What you have to do: Look through the data below for the line with "turned,aparat fotograficzny,[520 370", and transcribe it exactly together with each line after it up to and including the line with "moved,książka,[535 277 586". Give nothing else.
_____
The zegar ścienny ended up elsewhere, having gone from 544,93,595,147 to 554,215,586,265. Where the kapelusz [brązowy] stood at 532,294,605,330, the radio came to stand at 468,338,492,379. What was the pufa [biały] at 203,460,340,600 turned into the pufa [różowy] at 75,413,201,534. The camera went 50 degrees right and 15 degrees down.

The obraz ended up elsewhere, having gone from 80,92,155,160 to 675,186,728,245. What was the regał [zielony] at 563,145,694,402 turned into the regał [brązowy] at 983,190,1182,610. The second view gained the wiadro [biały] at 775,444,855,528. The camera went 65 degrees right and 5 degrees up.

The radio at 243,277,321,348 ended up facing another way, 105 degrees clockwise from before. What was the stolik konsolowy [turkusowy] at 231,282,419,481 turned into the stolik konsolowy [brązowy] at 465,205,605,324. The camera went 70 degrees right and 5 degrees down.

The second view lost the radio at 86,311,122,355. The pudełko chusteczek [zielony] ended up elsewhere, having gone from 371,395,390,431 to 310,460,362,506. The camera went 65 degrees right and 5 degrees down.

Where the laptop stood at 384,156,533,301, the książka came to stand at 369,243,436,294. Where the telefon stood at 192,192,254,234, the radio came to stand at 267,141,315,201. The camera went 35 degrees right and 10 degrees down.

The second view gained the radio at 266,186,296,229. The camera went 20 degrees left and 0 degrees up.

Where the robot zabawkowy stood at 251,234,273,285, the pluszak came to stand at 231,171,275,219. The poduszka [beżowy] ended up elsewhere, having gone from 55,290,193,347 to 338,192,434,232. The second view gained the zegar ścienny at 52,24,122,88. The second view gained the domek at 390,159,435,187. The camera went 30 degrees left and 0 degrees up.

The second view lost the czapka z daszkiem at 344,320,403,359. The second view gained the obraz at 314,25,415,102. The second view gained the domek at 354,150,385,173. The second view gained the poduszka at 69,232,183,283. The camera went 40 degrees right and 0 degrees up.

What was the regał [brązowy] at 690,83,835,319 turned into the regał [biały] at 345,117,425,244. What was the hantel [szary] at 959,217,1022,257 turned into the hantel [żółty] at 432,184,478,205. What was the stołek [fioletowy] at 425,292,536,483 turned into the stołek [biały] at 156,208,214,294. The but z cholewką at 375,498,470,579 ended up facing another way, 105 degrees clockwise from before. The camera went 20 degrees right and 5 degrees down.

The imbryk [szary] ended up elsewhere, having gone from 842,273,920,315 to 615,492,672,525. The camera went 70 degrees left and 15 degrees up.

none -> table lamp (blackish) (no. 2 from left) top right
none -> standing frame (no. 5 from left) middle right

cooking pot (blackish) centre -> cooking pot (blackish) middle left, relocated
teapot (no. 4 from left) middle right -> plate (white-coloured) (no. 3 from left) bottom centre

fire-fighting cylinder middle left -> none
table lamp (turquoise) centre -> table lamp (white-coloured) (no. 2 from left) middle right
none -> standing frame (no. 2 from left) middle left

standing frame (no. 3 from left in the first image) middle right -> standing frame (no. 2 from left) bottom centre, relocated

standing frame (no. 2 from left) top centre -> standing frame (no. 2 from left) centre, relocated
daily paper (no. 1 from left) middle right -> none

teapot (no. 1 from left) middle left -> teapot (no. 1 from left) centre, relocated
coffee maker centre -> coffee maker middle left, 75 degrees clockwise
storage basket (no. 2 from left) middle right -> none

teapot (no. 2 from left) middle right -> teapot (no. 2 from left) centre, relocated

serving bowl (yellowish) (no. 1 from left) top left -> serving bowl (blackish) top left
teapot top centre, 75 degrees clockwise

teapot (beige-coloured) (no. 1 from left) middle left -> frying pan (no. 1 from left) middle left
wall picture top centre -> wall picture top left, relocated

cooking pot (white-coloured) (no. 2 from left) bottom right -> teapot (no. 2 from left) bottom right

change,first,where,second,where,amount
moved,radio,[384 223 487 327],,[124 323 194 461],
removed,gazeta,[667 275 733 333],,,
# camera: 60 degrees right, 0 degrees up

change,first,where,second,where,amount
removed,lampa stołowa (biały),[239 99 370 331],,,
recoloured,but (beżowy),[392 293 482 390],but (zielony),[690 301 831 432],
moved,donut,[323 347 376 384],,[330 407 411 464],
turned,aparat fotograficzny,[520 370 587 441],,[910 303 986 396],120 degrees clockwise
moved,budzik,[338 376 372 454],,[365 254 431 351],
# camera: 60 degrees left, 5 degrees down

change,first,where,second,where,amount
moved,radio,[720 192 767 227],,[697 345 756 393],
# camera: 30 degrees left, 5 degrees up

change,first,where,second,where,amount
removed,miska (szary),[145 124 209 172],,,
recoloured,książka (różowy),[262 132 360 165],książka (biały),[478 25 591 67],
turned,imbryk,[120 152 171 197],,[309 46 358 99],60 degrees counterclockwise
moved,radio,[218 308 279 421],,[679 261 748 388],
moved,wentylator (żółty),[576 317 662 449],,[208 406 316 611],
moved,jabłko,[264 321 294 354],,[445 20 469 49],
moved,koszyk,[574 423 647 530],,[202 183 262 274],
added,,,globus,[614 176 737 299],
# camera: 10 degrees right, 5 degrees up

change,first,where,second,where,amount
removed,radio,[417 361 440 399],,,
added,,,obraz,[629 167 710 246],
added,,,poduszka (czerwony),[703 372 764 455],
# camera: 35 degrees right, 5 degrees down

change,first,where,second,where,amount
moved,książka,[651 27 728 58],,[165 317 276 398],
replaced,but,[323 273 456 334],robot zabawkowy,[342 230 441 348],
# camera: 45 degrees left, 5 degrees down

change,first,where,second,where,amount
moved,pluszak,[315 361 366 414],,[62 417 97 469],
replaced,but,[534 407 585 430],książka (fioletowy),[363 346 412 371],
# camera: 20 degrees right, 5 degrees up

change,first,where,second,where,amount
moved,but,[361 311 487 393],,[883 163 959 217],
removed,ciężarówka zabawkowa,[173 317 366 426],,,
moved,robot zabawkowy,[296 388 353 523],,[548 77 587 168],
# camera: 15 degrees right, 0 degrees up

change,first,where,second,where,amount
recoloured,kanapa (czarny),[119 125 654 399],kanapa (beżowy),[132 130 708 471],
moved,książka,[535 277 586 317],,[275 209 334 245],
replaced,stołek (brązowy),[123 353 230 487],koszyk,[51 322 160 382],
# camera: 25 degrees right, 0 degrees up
_____
Expected output:
turned,aparat fotograficzny,[520 370 587 441],,[910 303 986 396],120 degrees clockwise
moved,budzik,[338 376 372 454],,[365 254 431 351],
# camera: 60 degrees left, 5 degrees down

change,first,where,second,where,amount
moved,radio,[720 192 767 227],,[697 345 756 393],
# camera: 30 degrees left, 5 degrees up

change,first,where,second,where,amount
removed,miska (szary),[145 124 209 172],,,
recoloured,książka (różowy),[262 132 360 165],książka (biały),[478 25 591 67],
turned,imbryk,[120 152 171 197],,[309 46 358 99],60 degrees counterclockwise
moved,radio,[218 308 279 421],,[679 261 748 388],
moved,wentylator (żółty),[576 317 662 449],,[208 406 316 611],
moved,jabłko,[264 321 294 354],,[445 20 469 49],
moved,koszyk,[574 423 647 530],,[202 183 262 274],
added,,,globus,[614 176 737 299],
# camera: 10 degrees right, 5 degrees up

change,first,where,second,where,amount
removed,radio,[417 361 440 399],,,
added,,,obraz,[629 167 710 246],
added,,,poduszka (czerwony),[703 372 764 455],
# camera: 35 degrees right, 5 degrees down

change,first,where,second,where,amount
moved,książka,[651 27 728 58],,[165 317 276 398],
replaced,but,[323 273 456 334],robot zabawkowy,[342 230 441 348],
# camera: 45 degrees left, 5 degrees down

change,first,where,second,where,amount
moved,pluszak,[315 361 366 414],,[62 417 97 469],
replaced,but,[534 407 585 430],książka (fioletowy),[363 346 412 371],
# camera: 20 degrees right, 5 degrees up

change,first,where,second,where,amount
moved,but,[361 311 487 393],,[883 163 959 217],
removed,ciężarówka zabawkowa,[173 317 366 426],,,
moved,robot zabawkowy,[296 388 353 523],,[548 77 587 168],
# camera: 15 degrees right, 0 degrees up

change,first,where,second,where,amount
recoloured,kanapa (czarny),[119 125 654 399],kanapa (beżowy),[132 130 708 471],
moved,książka,[535 277 586 317],,[275 209 334 245],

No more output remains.